Objectives: Subjective Cognitive Decline (SCD) is a heterogeneous condition recognized as the earliest manifestation of Alzheimer's disease (AD). We hypothesized that the heterogeneity of SCD may be synthesized in distinct subtypes. Methods: We analyzed data from the AD Neuroimaging Initiative (ADNI) database. For all participants, demographic variables, cognitive measures, APOE genotype, CSF biomarkers, brain MRI, and FDG-PET data were available. Participants underwent follow-up visits every 6 or 12 months. Results: 542 cognitively normal (CN), 346 SCD, and 423 early mild cognitive impairment (E-MCI) individuals were included. A data-driven approach based on cognitive measures identified three SCD clusters (k1, k2, k3) that performed differently in verbal memory (k2 outperformed all the groups and k3 showed the poorest performance, p < 0.001) and in executive function (k1 had the lowest scores, p = 0.006).
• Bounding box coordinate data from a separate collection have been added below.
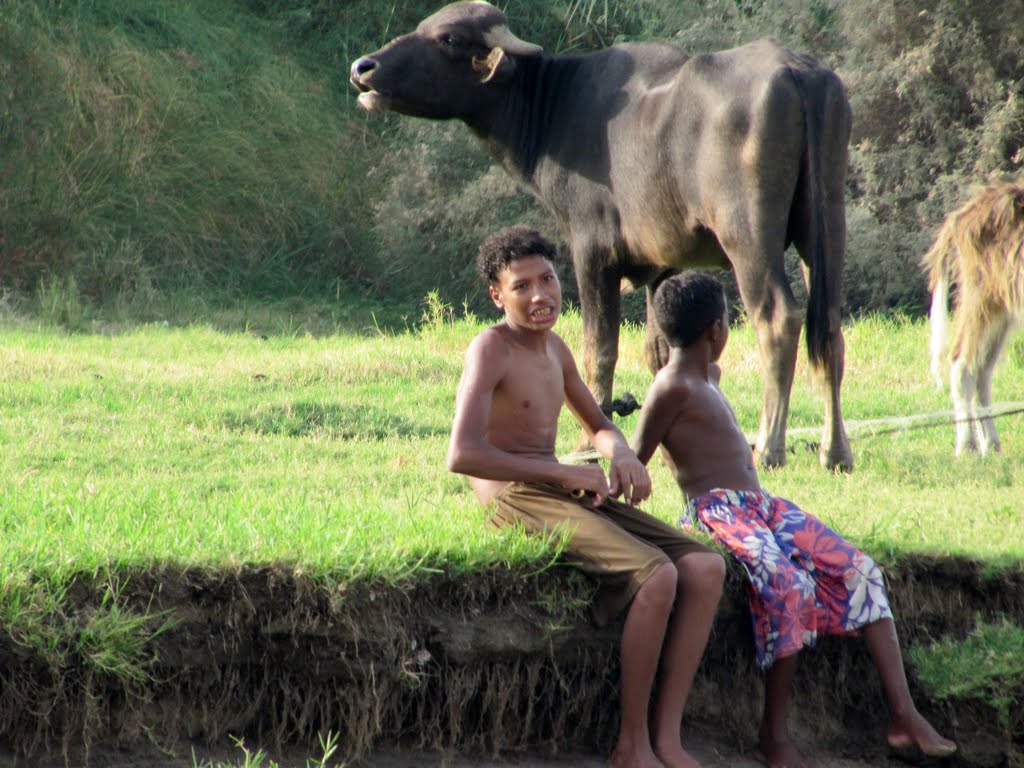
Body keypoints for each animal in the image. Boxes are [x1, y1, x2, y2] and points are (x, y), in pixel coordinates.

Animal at [352, 0, 856, 473]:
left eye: (450, 38)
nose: (363, 68)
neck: (553, 108)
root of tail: (797, 70)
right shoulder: (663, 263)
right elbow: (659, 350)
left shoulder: (591, 251)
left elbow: (599, 348)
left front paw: (585, 445)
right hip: (827, 223)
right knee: (829, 326)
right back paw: (835, 450)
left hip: (747, 232)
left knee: (778, 317)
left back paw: (769, 446)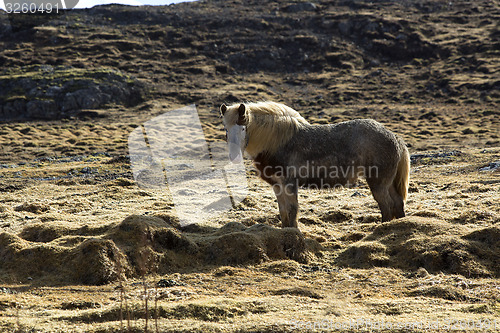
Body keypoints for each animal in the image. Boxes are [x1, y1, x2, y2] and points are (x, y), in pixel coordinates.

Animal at [221, 100, 408, 227]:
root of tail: (395, 138)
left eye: (243, 128)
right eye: (226, 129)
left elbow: (292, 210)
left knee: (387, 206)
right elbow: (283, 212)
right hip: (389, 183)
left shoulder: (289, 184)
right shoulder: (277, 185)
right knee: (397, 203)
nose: (234, 157)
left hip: (378, 183)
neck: (277, 142)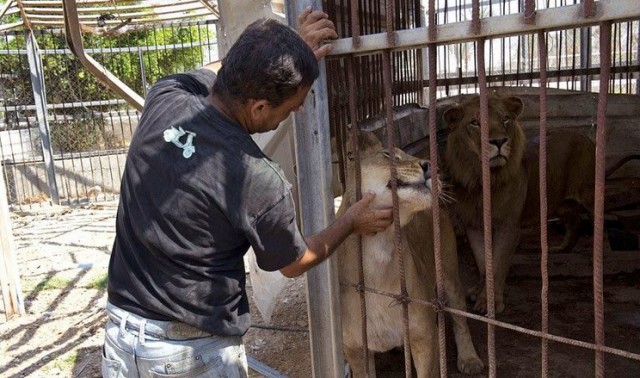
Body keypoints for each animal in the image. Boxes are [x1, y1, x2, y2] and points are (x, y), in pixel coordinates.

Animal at [338, 132, 482, 376]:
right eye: (388, 154)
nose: (432, 167)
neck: (380, 247)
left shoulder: (424, 336)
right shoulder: (355, 349)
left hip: (449, 274)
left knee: (460, 318)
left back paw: (470, 359)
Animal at [442, 94, 596, 314]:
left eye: (505, 119)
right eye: (475, 123)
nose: (499, 141)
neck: (483, 180)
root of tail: (585, 136)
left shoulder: (509, 227)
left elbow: (497, 265)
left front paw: (490, 302)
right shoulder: (473, 226)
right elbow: (483, 263)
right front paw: (478, 291)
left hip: (589, 196)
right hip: (559, 202)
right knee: (574, 221)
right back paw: (561, 249)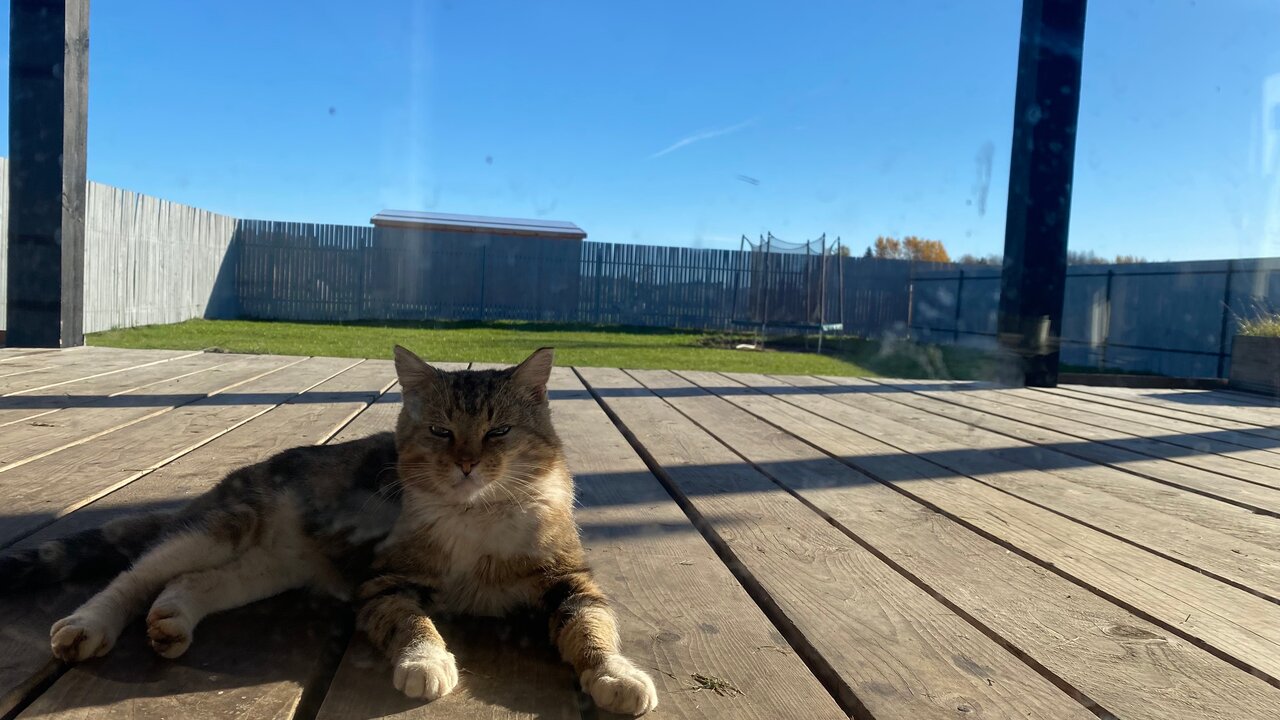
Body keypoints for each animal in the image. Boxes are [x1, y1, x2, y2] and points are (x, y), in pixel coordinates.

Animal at [0, 346, 658, 716]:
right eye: (441, 432)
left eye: (499, 432)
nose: (468, 463)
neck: (478, 516)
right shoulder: (386, 583)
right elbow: (412, 621)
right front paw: (427, 662)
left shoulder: (570, 579)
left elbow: (593, 627)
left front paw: (617, 675)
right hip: (224, 525)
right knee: (136, 575)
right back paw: (87, 625)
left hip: (264, 570)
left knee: (190, 584)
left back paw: (171, 622)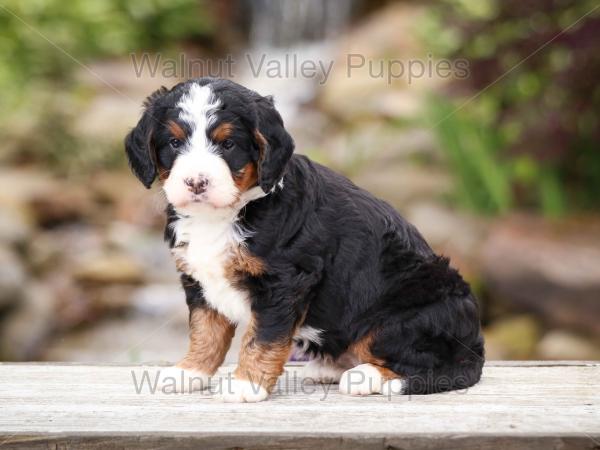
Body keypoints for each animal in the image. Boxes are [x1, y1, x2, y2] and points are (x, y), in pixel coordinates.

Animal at [124, 76, 486, 400]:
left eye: (228, 144)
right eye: (174, 143)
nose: (197, 182)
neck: (227, 214)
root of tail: (474, 343)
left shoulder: (283, 281)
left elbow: (262, 338)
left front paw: (246, 385)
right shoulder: (199, 281)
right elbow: (205, 331)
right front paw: (189, 373)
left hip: (402, 317)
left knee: (437, 366)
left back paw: (366, 377)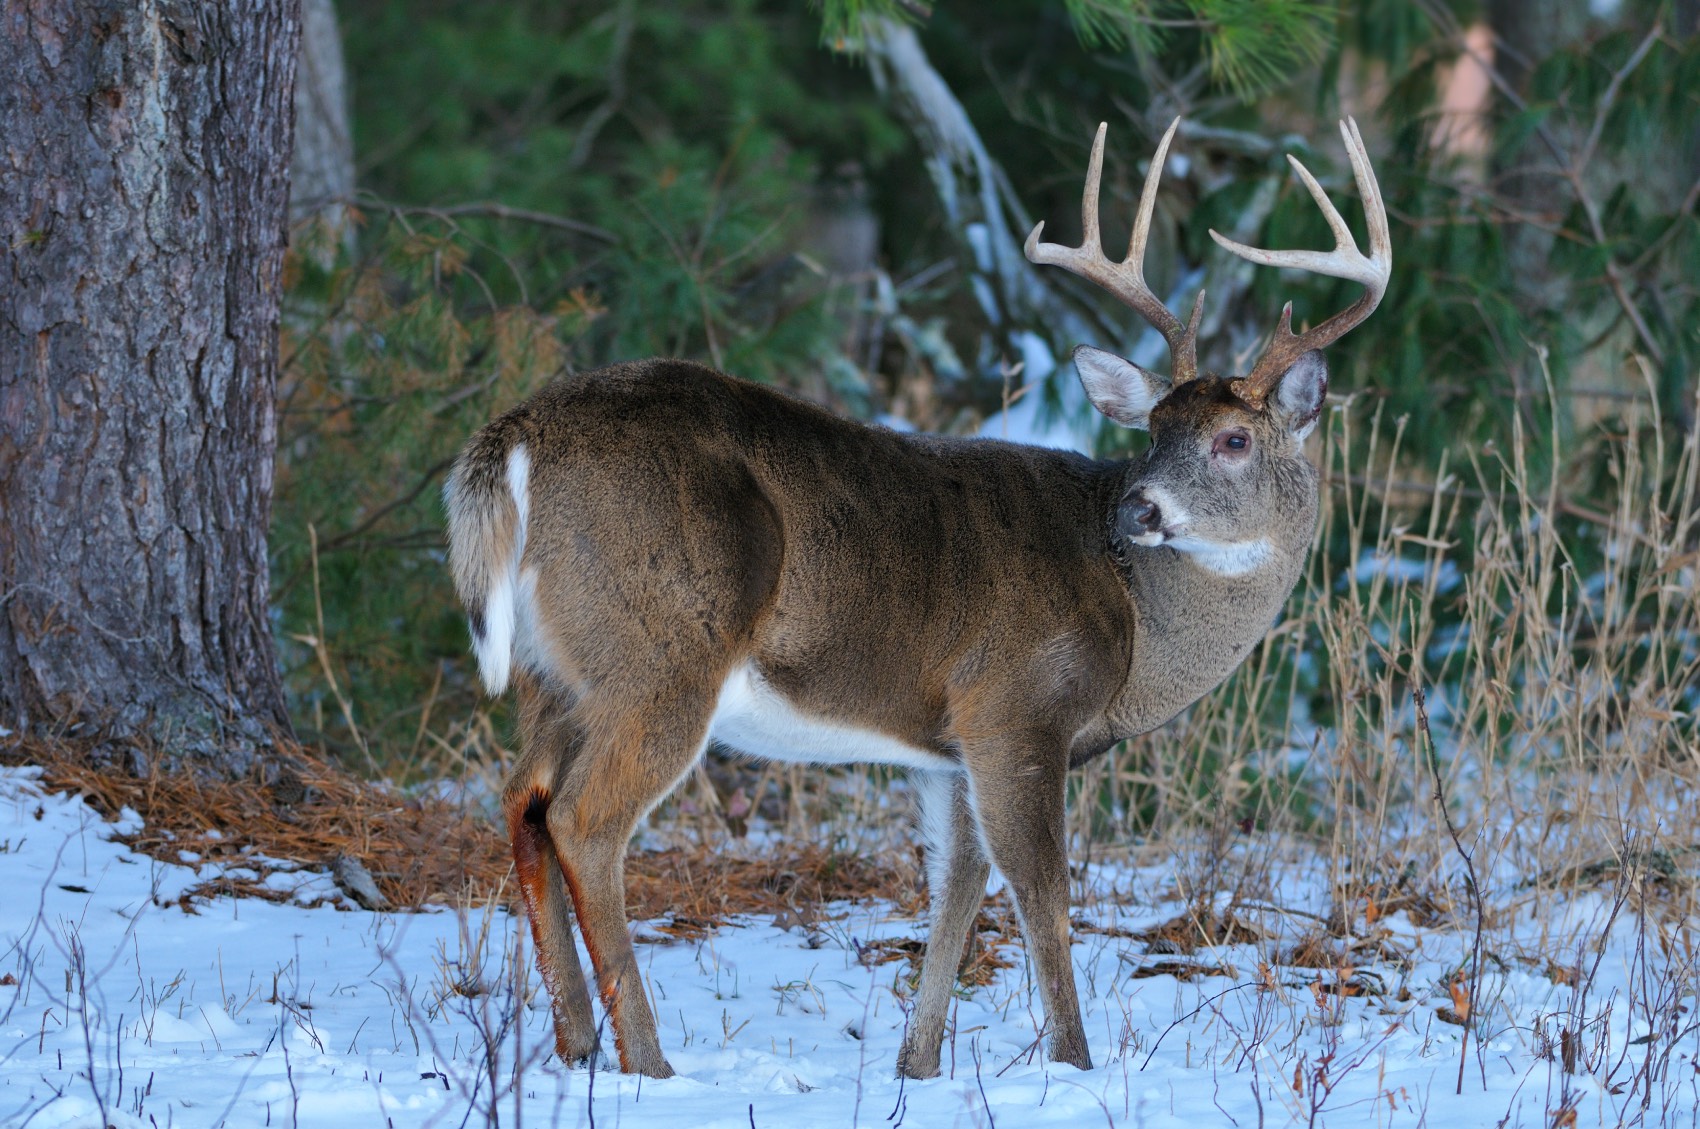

Regarding CSF biomarkers, k2 exhibited lower p-tau (20.6 ± 9.2 vs. 24.2 ± 13.6, p = 0.03) and k3 had higher Aβ42 levels (1131.3 ± 379.8 vs. 942.87 ± 355.3, p = 0.01) compared to the E-MCI group, while there were no differences between k1 and E-MCI. Regarding brain FDG-PET, k1 demonstrated reduced uptake compared to CN, k2, and k3 (p < 0.001). During follow-up, k1 exhibited a higher rate of progression to MCI or dementia compared to k2 and k3 (Log-rank χ2 = 18.18, p = 0.0002) and a steeper decline in general cognition and long-term verbal memory compared to k2. Interpretation: We proposed a three-subgroup system classification for SCD, reflecting different cognitive profiles and longitudinal trajectories. Classifying individuals with SCD may enhance diagnostic pathways and inform personalized interventions.